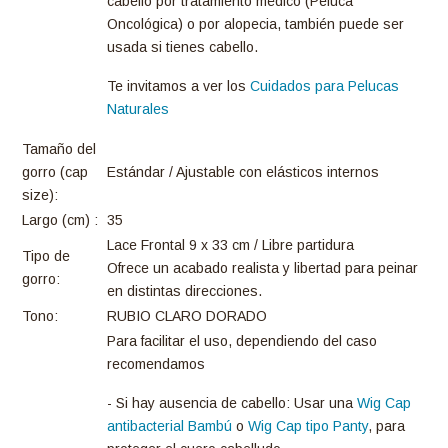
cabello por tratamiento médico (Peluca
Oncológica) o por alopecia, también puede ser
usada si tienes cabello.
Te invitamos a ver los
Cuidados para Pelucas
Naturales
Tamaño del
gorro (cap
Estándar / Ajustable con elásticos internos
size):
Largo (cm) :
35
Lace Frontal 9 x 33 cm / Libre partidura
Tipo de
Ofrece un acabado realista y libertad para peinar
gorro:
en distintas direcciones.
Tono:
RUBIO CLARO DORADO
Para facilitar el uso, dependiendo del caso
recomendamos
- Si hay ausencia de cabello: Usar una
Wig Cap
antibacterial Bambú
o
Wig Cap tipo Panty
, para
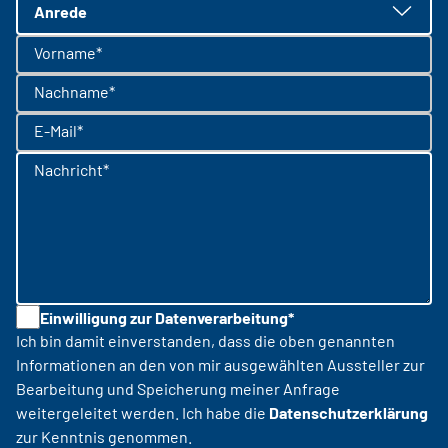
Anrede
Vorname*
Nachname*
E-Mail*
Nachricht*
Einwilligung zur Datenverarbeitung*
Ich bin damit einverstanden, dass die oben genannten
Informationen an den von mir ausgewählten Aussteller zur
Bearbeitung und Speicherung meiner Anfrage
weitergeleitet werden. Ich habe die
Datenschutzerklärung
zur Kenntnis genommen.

◇ ◇ ◇ ◇

- _Your instructions_
Find the string "cabello" in the entries above. Copy each line where it occurs.

- _Answer area_
cabello por tratamiento médico (Peluca
usada si tienes cabello.
- Si hay ausencia de cabello: Usar una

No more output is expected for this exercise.